A new website has been launched to provide general information about resources and services available in Scotland.
Cerebral Palsy (CP) is the most common physical disability in childhood, it is however, an umbrella term describing a variety of conditions. Although CP primarily affects movement and posture, people often have other symptoms, for example, with sensation and cognition or other associated conditions such as epilepsy. CP is a lifelong condition but what a person can achieve throughout life is influenced by the help and support that they receive. This support is often hard to find and people with CP are often overlooked, the “Cinderellas” of long term conditions.
Other neurological conditions, such as Parkinson’s, Multiple Sclerosis or MND are diagnosed later in life. People receive the life-changing news of a diagnosis and hopefully they have a support system around them. There might be family, friends, colleagues, who will also be affected by news of their condition. It is parents and unpaid carers who fight their way through complex health, social care and social security systems to do their best.
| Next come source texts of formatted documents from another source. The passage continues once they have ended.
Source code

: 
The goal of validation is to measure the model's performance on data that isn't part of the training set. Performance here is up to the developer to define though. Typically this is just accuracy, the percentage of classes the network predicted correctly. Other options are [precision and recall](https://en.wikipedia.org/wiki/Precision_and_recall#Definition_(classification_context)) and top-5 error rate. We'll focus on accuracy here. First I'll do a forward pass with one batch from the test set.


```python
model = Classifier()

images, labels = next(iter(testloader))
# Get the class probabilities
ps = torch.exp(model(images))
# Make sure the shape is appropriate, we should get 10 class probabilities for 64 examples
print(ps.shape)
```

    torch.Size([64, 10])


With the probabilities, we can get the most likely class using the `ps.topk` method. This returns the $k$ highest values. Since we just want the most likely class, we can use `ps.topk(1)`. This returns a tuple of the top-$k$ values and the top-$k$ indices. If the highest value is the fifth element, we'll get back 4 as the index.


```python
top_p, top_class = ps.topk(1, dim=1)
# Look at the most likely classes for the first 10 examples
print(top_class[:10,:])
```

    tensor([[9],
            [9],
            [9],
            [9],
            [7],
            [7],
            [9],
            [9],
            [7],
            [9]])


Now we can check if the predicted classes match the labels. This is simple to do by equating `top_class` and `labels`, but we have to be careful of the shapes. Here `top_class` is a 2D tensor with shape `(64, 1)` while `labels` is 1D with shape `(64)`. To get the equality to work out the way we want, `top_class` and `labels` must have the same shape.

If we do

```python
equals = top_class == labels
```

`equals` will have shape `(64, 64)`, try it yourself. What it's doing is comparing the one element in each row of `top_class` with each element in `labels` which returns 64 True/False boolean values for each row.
But as they get older, they also get tired of fighting and that’s where support for people with CP falls down. How can you complain if you find it difficult to communicate? Who is going to be interested in your condition if people think that because you’ve had this condition since birth that by the time you’re an adult you are told you should just “get used to it”.
A diagnosis therefore is only a term. It’s a starting point, not an end and the truth is that at the early stages it’s difficult to predict how an individual child is likely to develop. Parents, families and carers told us that they were bewildered in those early years between diagnosis and entering school. It doesn’t stop there, cerebral palsy is a non-progressive condition, but that doesn’t mean a person’s health or mobility needs won’t change as they get older. Years of altered postures, altered movement patterns, seizures, medication and constant use of equipment all take their toll on the body. This is poorly recognised by professionals and those with CP alike.
For all of these reasons Bobath Scotland has launched www.cerebralpalsyscotland.org.uk (This link will take you away from our website). The site has been designed to be a general information resource about CP and services available in Scotland. Our aim was to create a knowledge bank which is easily accessible and easily updated which will inform people of their condition, how this might translate at varying points in their CP journey and forms of support available. Our initial focus was to provide a resource to parents and families of newly diagnosed children who may want to understand the nature of the condition, the different classifications, the range of professionals they might expect to meet and signposting to further information and services but there is the opportunity to develop as different groups, services and areas feed in. Please take this opportunity and help us to improve the lives of people in Scotland living with cerebral palsy.